Christmas in Wales a whimsical adaptation of
Dylan Thomas prose
By Tom Masters
Chemainus Courier, December 1, 2006
A snowy field, three snowballs and a harp. Seven sleeping figures and it begins, a journey back in time to Christmas, 1924, as remembered by Dylan Thomas, who was ten years old at the time, and who as an adult became one of the major poets of the 20th century.
Based on Thomas' prose poem, A Child's Christmas in Wales, and adapted for Chemainus Theatre Festival by the daughter/father team of Sarah Rodgers and Denis Rodgers and directed by Sarah, the production is a skillful blending of prose, poetry, song and dance, music and whimsy with a smattering of Charles Dickens to boot.
It is never easy to adapt for the stage a prose work which, in its original form, relies on language of exceptional beauty and precision, where the performer's delivery must be clear enough that virtually every word is heard and understood. Thankfully, the efforts of director and cast have made this essential literary work wonderfully accessible to young and old alike.
The Welsh are known for their love of language, its intricacies and power to sway both the emotions and the intellect. It is no wonder that Dylan Thomas chose to evoke this tradition in remembrance of Christmas past, the joys and delicious mischief of a period that seems through the mist of time a simpler and more innocent era. In fact it was probably no different from our own with the proviso that there was no TV, no internet, no PlayStations and children had to use their imaginations to evoke the clowns and demons who populated their own play.
The story is a recollection by the young Dylan of a typical Christmas from his childhood. It is a remembrance of a boy who is a keen observer of human nature, a shrewd judge of character, a boy with a nose for mischief and yet who is part of the large, stern and loving family that extends beyond the relations to include everyone in the small, tight-knit, tradition-bound community.
In a bravura performance, middle-aged actor David Thomson portrays the ten year old Dylan with both joy and innocence.

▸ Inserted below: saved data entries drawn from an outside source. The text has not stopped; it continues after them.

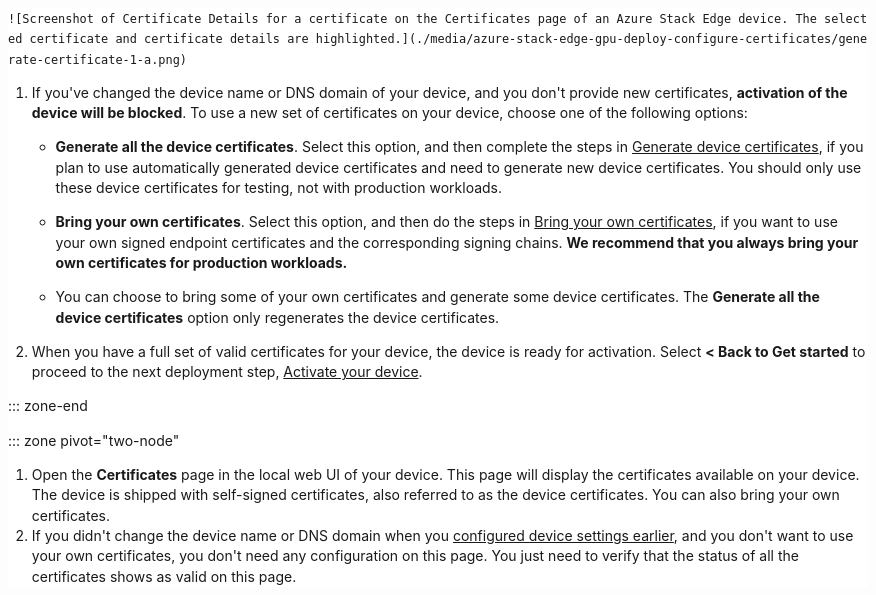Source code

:     ![Screenshot of Certificate Details for a certificate on the Certificates page of an Azure Stack Edge device. The selected certificate and certificate details are highlighted.](./media/azure-stack-edge-gpu-deploy-configure-certificates/generate-certificate-1-a.png)  

1. If you've changed the device name or DNS domain of your device, and you don't provide new certificates, **activation of the device will be blocked**. To use a new set of certificates on your device, choose one of the following options:
    
     - **Generate all the device certificates**. Select this option, and then complete the steps in [Generate device certificates](#generate-device-certificates), if you plan to use automatically generated device certificates and need to generate new device certificates. You should only use these device certificates for testing, not with production workloads.

     - **Bring your own certificates**. Select this option, and then do the steps in [Bring your own certificates](#bring-your-own-certificates), if you want to use your own signed endpoint certificates and the corresponding signing chains. **We recommend that you always bring your own certificates for production workloads.**
    
     - You can choose to bring some of your own certificates and generate some device certificates. The **Generate all the device certificates** option only regenerates the device certificates.
    
1. When you have a full set of valid certificates for your device, the device is ready for activation. Select **< Back to Get started** to proceed to the next deployment step, [Activate your device](azure-stack-edge-gpu-deploy-activate.md).

::: zone-end

::: zone pivot="two-node"

1. Open the **Certificates** page in the local web UI of your device. This page will display the certificates available on your device. The device is shipped with self-signed certificates, also referred to as the device certificates. You can also bring your own certificates.
1. If you didn't change the device name or DNS domain when you [configured device settings earlier](azure-stack-edge-gpu-deploy-set-up-device-update-time.md#configure-device-settings), and you don't want to use your own certificates, you don't need any configuration on this page. You just need to verify that the status of all the certificates shows as valid on this page. 
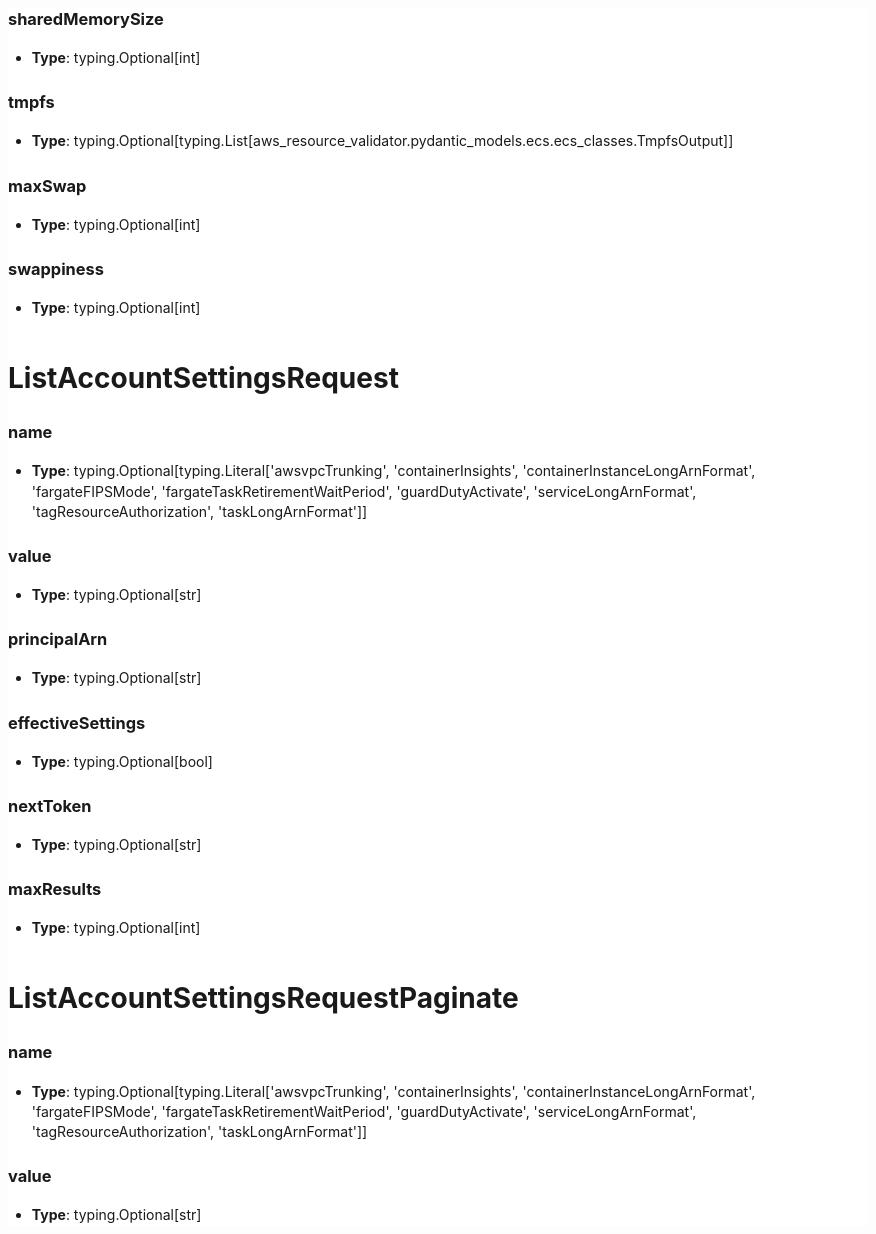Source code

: ### sharedMemorySize
- **Type**: typing.Optional[int]

### tmpfs
- **Type**: typing.Optional[typing.List[aws_resource_validator.pydantic_models.ecs.ecs_classes.TmpfsOutput]]

### maxSwap
- **Type**: typing.Optional[int]

### swappiness
- **Type**: typing.Optional[int]


# ListAccountSettingsRequest

### name
- **Type**: typing.Optional[typing.Literal['awsvpcTrunking', 'containerInsights', 'containerInstanceLongArnFormat', 'fargateFIPSMode', 'fargateTaskRetirementWaitPeriod', 'guardDutyActivate', 'serviceLongArnFormat', 'tagResourceAuthorization', 'taskLongArnFormat']]

### value
- **Type**: typing.Optional[str]

### principalArn
- **Type**: typing.Optional[str]

### effectiveSettings
- **Type**: typing.Optional[bool]

### nextToken
- **Type**: typing.Optional[str]

### maxResults
- **Type**: typing.Optional[int]


# ListAccountSettingsRequestPaginate

### name
- **Type**: typing.Optional[typing.Literal['awsvpcTrunking', 'containerInsights', 'containerInstanceLongArnFormat', 'fargateFIPSMode', 'fargateTaskRetirementWaitPeriod', 'guardDutyActivate', 'serviceLongArnFormat', 'tagResourceAuthorization', 'taskLongArnFormat']]

### value
- **Type**: typing.Optional[str]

And, incidentally, manages with equal mastery to bring to life Dickens' Vixenish Mare and the Queer Chair, together with a host of other creations that could only have come from the imagination of the chain-smoking, hard drinking, lecherous and tortured Dylan Thomas who died at 39 after a life of dissipation, and left behind a legend.
The versatile company must not only recreate Dylan's extended family, including the 'uncles' believed to be folded up and stored in a box in a darkened attic to be brought forth next Christmas, but also the characters of Thomas' stories and poems, figments of his and his characters' imaginations as if they too were folded up and brought out for that eternal Christmas we all remember from our own childhoods.

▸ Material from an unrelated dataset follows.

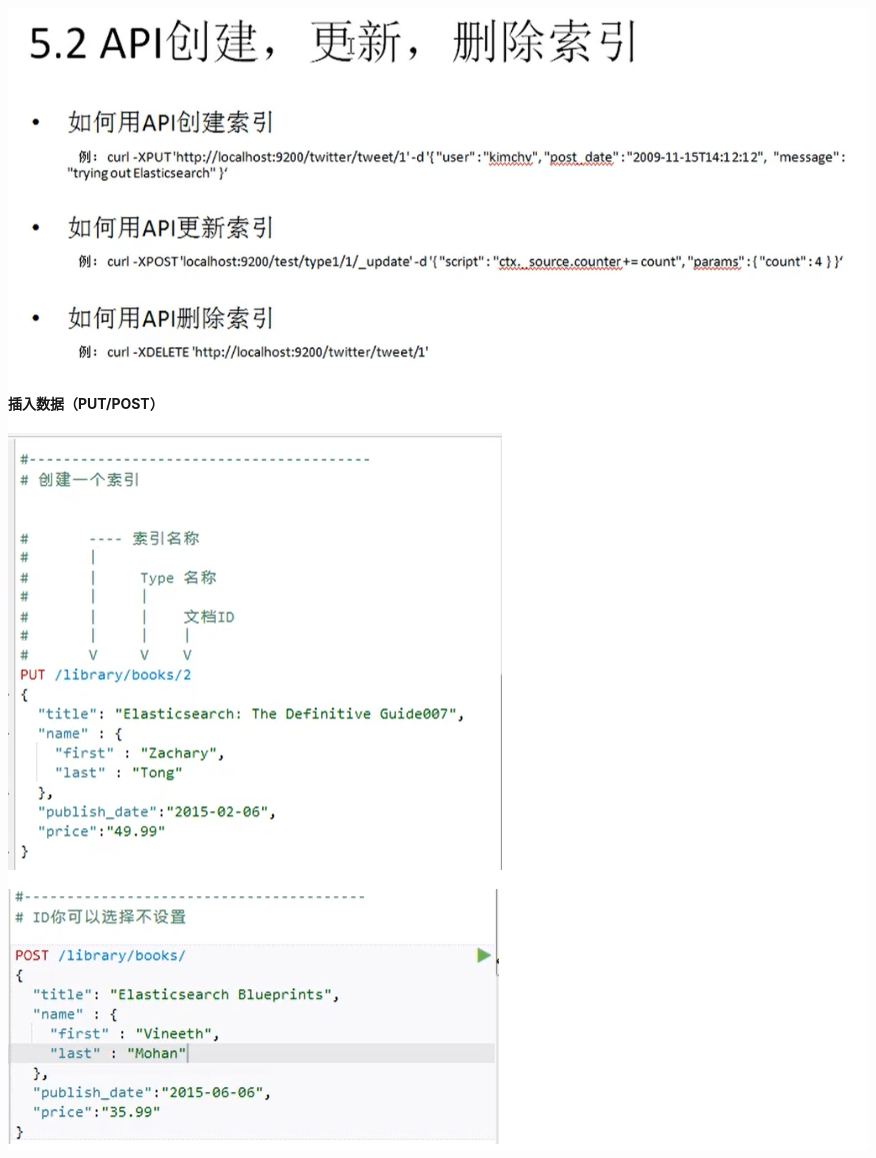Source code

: ![image-20191228234233667](assets/image-20191228234233667.png)

#### 插入数据（PUT/POST）

![image-20191228235046121](assets/image-20191228235046121.png)

![image-20191228235118104](assets/image-20191228235118104.png)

Half the company prove themselves accomplished musicians, and all can sing and dance in addition to their many other talents as story tellers, mime artists, and veritable props, taking on the personas of a myriad of playmates, neighbours, friends and relations of the boy who is telling the story.
At the end of the evening the standing ovation somehow became a new combination, audience and actors together lustily bawling out the parts of 'Good King Wenceslas,' bringing us full circle. We were now all part of the story within the story. 'A Christmas in Wales' runs until December 31.